• [Texto]

————————

Antes decía que qué agradecido es su personaje Mateo. A todos nos gustaría ser él ¿verdad?
Es alguien maravilloso, un héroe, es la esencia buena del ser humano. Tiene ideales y principios que ha conseguido él solo siendo autodidacta. Y después me encantaba el inconformismo y la curiosidad, dos de las características más valiosas del ser humano y lo que nos hace progresar y seguir adelante.

¿Qué tiene de vago y maleante?
(Risas) ¡Muchísimo! ¡Si hubiera nacido en esa época habría estado metido y escondido en el trullo! No, cualquiera con curiosidad podría haber acabado encerrado en esa época. Se le habría tachado de vago y maleante.

Mateo mira al horizonte donde ve el mar y la libertad. ¿Qué ve usted cuando mira al horizonte?
Me quedo muchas veces atontado mirándolo, pero visualizo el pasado, el presente, y las personas que me rodean.

¿Qué le ha dado y qué le ha quitado el personaje de Lucas?
Me ha quitado mucho anonimato y tranquilidad y pequeñas libertades que en un momento dado pueden ser muy valiosas. Pero me ha dado mucha proyección de trabajo e interpretativamente he llegado a sitios con él donde no lo había conseguido con otros personajes por sus rasgos, lo extremo que es, su corazón, y por supuesto, por los compañeros, el equipo y los guionistas que tenemos. Es una serie muy entera. El equipo entero es un puntazo y por eso crezco con el personaje.

¿Tiene alguna anécdota de rodaje?

————————

• [Registros]
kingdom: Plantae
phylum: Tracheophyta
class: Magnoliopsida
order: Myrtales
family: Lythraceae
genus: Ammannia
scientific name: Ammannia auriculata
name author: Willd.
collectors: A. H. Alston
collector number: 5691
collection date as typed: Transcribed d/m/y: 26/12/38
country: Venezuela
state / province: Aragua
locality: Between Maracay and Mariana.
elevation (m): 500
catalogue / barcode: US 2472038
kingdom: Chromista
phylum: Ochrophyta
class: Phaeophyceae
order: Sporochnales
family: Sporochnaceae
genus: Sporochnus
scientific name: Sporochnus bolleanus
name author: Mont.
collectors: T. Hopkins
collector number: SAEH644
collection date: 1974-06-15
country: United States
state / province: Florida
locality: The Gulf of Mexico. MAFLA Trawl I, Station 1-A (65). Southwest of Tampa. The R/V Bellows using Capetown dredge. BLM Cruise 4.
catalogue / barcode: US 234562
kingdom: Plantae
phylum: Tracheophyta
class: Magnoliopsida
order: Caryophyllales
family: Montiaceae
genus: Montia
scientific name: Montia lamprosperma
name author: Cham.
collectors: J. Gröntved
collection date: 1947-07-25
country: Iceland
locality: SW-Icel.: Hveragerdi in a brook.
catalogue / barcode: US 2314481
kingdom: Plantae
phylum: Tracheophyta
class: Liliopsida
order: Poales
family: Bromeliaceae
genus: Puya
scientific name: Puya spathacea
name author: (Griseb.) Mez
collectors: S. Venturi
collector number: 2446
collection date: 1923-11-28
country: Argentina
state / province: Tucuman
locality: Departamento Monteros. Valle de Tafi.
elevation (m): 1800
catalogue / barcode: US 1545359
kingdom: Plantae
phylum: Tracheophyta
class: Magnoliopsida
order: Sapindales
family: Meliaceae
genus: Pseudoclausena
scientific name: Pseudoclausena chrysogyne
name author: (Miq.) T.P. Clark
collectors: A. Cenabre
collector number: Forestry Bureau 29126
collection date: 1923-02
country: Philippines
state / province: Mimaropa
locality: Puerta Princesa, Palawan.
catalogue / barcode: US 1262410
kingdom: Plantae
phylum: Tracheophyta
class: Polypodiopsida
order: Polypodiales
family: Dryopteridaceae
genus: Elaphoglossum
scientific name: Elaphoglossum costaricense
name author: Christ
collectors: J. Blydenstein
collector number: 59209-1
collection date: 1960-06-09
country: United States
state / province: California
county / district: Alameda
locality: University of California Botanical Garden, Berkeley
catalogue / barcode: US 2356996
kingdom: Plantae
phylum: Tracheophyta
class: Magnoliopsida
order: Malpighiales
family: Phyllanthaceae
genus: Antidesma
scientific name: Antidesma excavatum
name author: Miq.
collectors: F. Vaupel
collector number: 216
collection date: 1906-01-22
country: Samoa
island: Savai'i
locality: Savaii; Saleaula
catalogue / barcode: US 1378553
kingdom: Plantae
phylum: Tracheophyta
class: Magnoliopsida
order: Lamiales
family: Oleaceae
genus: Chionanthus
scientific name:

————————

• [Ejercicios]
1. ¿Qué le ha quitado el personaje de Lucas al entrevistado, según la entrevista?
2. Actualiza el pasaje de la entrevista entre "Antes decía que" y "y seguir adelante.", ambos incluidos, sustituyendo "héroe" por "modelo".
3. Prosigue la entrevista a partir de su última línea.
Los registros provienen de otra fuente.

• [Respuestas escritas]
1. Mucho anonimato, tranquilidad y pequeñas libertades que en un momento dado pueden ser muy valiosas.

2.
Antes decía que qué agradecido es su personaje Mateo. A todos nos gustaría ser él ¿verdad?
Es alguien maravilloso, un modelo, es la esencia buena del ser humano. Tiene ideales y principios que ha conseguido él solo siendo autodidacta. Y después me encantaba el inconformismo y la curiosidad, dos de las características más valiosas del ser humano y lo que nos hace progresar y seguir adelante.

3.
Bueno, en Salvaleón, un pueblo muy chiquitito, se armó un revuelo porque estaban María Valverde, Irene Visedo, ya se sabe, “los de la tele”, “los del cine” y tal y claro, José, el director necesitaba un perro, así que con una niña que pedía fotos, le propuso un cambio. “Yo te traigo una foto firmada por todos si me consigues traer al perro más feo del pueblo”. Resultó ser tan feo que lo llamamos Ébola. Era un perro muy cariñoso.
También pasó que creíamos que apenas tendríamos ruidos, pero resultó que los vecinos se volvían locos, que los perros ladraban, los caballos relinchaban y que los gorrinos de la cochiquera de al lado no paraban de gruñir y hacer ruidos ( risas).
Otra anécdota nos ocurrió cuando fuimos a rodar a un barco ruso amarrado en un muelle de Huelva. Había gente dentro que no podía salir de allí. Resulta que el dueño desapareció y se quedaron allí sin dinero y sin poder entrar en el país porque carecen de papeles. ¡Llevaban año y medio! Espero que a estas alturas hayan podido salir. Ellos estaban encantados de ver gente e incluso dos hicieron de guardias civiles figurantes en la película. De todos modos, fue muy fuerte ver sus caras y la situación que vivían.

¿Por qué tanto éxito entre el público femenino?
Creo que el que lo tiene de verdad es Lucas, no yo. A muchas chicas les gusta esa pose de macarrilla, echado para adelante y que a la vez tiene su lado tierno. No sé, a las niñas les gusta mucho.
FIN

(Ahora Hugo responde a una serie de preguntas rápidas )

María Valverde es…
Maravillosa, divertida; y como actriz, brutal e instintiva.
Mi último libro
Laura y Julio de Millás.
Me paso las horas muertas…
Mirando al techo.
En mi cabeza no caben…
Los malos rollos.
Sueño despierto con…
Soñar dormido.
Mi mayor locura fue…
Cambiar mi vida estable de electricista por estudiar teatro y poner copas. Pasé a ser feliz.
Echo de menos…
Meterme en el gentío y mirar a la gente a la cara sin que ésta cambie su actitud por haber visto “al de la tele”
Adoro…
Madrid, aunque a veces escape.
Mi límite es…
Ninguno, seguiré saciando mi curiosidad.

( Y para terminar, hay un pequeño texto sobre la película)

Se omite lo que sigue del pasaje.